The editors of the Penn Libraries e-newsletter (check out the latest issue) invited me recently to add my voice. I tweaked the “You’ve Got to Read This” feature into “You’ve Got to Watch This” so folks could vote up their favorites before June 16 for the Popular Choice Award for Video Contest 2014. We will announce the contest winners next Friday at PhillyDH@Penn 2014.
The conversations brought back good memories. Over the years, our campus contests have drawn national attention to individual works of student creativity. The contest entries are sometimes serious, sometimes funny, often quirky and always surprising. Some students who create videos for our contests study digital media, while others are in disciplines where it would be unusual to make a video for a course. For this latter group, the contest can provide a creative outlet and an opportunity to explore something they might not have tried otherwise.
A panel of students, faculty and alumni, led by Peter Decherney, professor of Cinema Studies and English, selects the winners each year. Online voting fuels the Popular Choice Award. We award $500 worth of equipment to the first-place winner and interview them about how they made their video. I find these reflections as interesting as the entries.
Several videos featured first on our contest pages have moved to a larger stage:
- After winning our first Mashup Contest with PennYo Affairs in 2007, Ryan Leonard went on to make the popular Weigle Music Video.
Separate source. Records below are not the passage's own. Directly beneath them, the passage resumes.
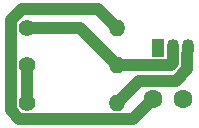
<source format=gbr>
G04 #@! TF.GenerationSoftware,KiCad,Pcbnew,(5.1.2)-2*
G04 #@! TF.CreationDate,2019-08-09T21:53:36-03:00*
G04 #@! TF.ProjectId,minicurso_IEEE,6d696e69-6375-4727-936f-5f494545452e,rev?*
G04 #@! TF.SameCoordinates,Original*
G04 #@! TF.FileFunction,Copper,L1,Top*
G04 #@! TF.FilePolarity,Positive*
%FSLAX46Y46*%
G04 Gerber Fmt 4.6, Leading zero omitted, Abs format (unit mm)*
G04 Created by KiCad (PCBNEW (5.1.2)-2) date 2019-08-09 21:53:36*
%MOMM*%
%LPD*%
G04 APERTURE LIST*
%ADD10O,1.400000X1.400000*%
%ADD11C,1.400000*%
%ADD12R,1.050000X1.500000*%
%ADD13O,1.050000X1.500000*%
%ADD14C,1.600000*%
%ADD15C,1.000000*%
G04 APERTURE END LIST*
D10*
X98550000Y-86670000D03*
D11*
X90930000Y-86670000D03*
D10*
X98550000Y-83520000D03*
D11*
X90930000Y-83520000D03*
D10*
X98550000Y-80370000D03*
D11*
X90930000Y-80370000D03*
D12*
X102010000Y-82050000D03*
D13*
X104550000Y-82050000D03*
X103280000Y-82050000D03*
D14*
X104100000Y-86360000D03*
X101600000Y-86360000D03*
D15*
X100800001Y-87159999D02*
X101600000Y-86360000D01*
X99889999Y-88070001D02*
X100800001Y-87159999D01*
X90257999Y-88070001D02*
X99889999Y-88070001D01*
X89529999Y-87342001D02*
X90257999Y-88070001D01*
X89529999Y-79697999D02*
X89529999Y-87342001D01*
X90487998Y-78740000D02*
X89529999Y-79697999D01*
X96920000Y-78740000D02*
X90487998Y-78740000D01*
X98550000Y-80370000D02*
X96920000Y-78740000D01*
X104480010Y-83869990D02*
X104480010Y-82550000D01*
X103490001Y-84859999D02*
X104480010Y-83869990D01*
X98550000Y-86670000D02*
X100360001Y-84859999D01*
X100360001Y-84859999D02*
X103490001Y-84859999D01*
X95400000Y-80370000D02*
X98550000Y-83520000D01*
X90930000Y-80370000D02*
X95400000Y-80370000D01*
X103280000Y-83315002D02*
X103280000Y-82050000D01*
X103075002Y-83520000D02*
X103280000Y-83315002D01*
X98550000Y-83520000D02*
X103075002Y-83520000D01*
X90930000Y-83520000D02*
X90930000Y-86670000D01*
M02*

</source>
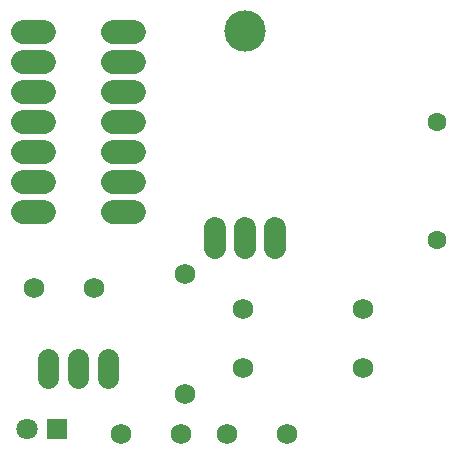
<source format=gbs>
G75*
%MOIN*%
%OFA0B0*%
%FSLAX25Y25*%
%IPPOS*%
%LPD*%
%AMOC8*
5,1,8,0,0,1.08239X$1,22.5*
%
%ADD10C,0.07887*%
%ADD11C,0.06800*%
%ADD12C,0.06312*%
%ADD13R,0.07099X0.07099*%
%ADD14C,0.07099*%
%ADD15C,0.07099*%
%ADD16C,0.07400*%
%ADD17C,0.13800*%
D10*
X0052831Y0098874D02*
X0059918Y0098874D01*
X0059918Y0108874D02*
X0052831Y0108874D01*
X0052831Y0118874D02*
X0059918Y0118874D01*
X0059918Y0128874D02*
X0052831Y0128874D01*
X0052831Y0138874D02*
X0059918Y0138874D01*
X0059918Y0148874D02*
X0052831Y0148874D01*
X0052831Y0158874D02*
X0059918Y0158874D01*
X0082831Y0158874D02*
X0089918Y0158874D01*
X0089918Y0148874D02*
X0082831Y0148874D01*
X0082831Y0138874D02*
X0089918Y0138874D01*
X0089918Y0128874D02*
X0082831Y0128874D01*
X0082831Y0118874D02*
X0089918Y0118874D01*
X0089918Y0108874D02*
X0082831Y0108874D01*
X0082831Y0098874D02*
X0089918Y0098874D01*
D11*
X0107038Y0078311D03*
X0126099Y0066437D03*
X0126099Y0046906D03*
X0107038Y0038311D03*
X0105469Y0024937D03*
X0120784Y0024937D03*
X0140784Y0024937D03*
X0166099Y0046906D03*
X0166099Y0066437D03*
X0085469Y0024937D03*
X0076575Y0073638D03*
X0056575Y0073638D03*
D12*
X0190784Y0089504D03*
X0190784Y0128874D03*
D13*
X0064249Y0026472D03*
D14*
X0054249Y0026472D03*
D15*
X0061217Y0043598D02*
X0061217Y0049898D01*
X0071217Y0049898D02*
X0071217Y0043598D01*
X0081217Y0043598D02*
X0081217Y0049898D01*
D16*
X0116768Y0086873D02*
X0116768Y0093473D01*
X0126768Y0093473D02*
X0126768Y0086873D01*
X0136768Y0086873D02*
X0136768Y0093473D01*
D17*
X0126768Y0159173D03*
M02*

</source>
- Vince Levy’s My Bike video won in 2008 and went on to fourth place in the national Total Recut contest.
- Will Strasser’s Video+Poem+Painting won in 2009 and is used by many high school English teachers teaching W.H. Auden’s poetry.
- Nandini Chandrasekharan’s The Baroness’ Song went viral last year with attention from the Huffington Post.
All of this speaks to the reasons why we began the contest in 2007: showing students that visual and media literacies matter in today’s world. In the process, we have created relationships with faculty through our annual video contests. Faculty members assign video projects in their courses and use past submissions to our contests to guide their students. They encourage their students to submit videos to our contests after turning them in as class assignments. Developing this feedback loop of creativity and scholarship that can inspire future classes has been really rewarding to me personally.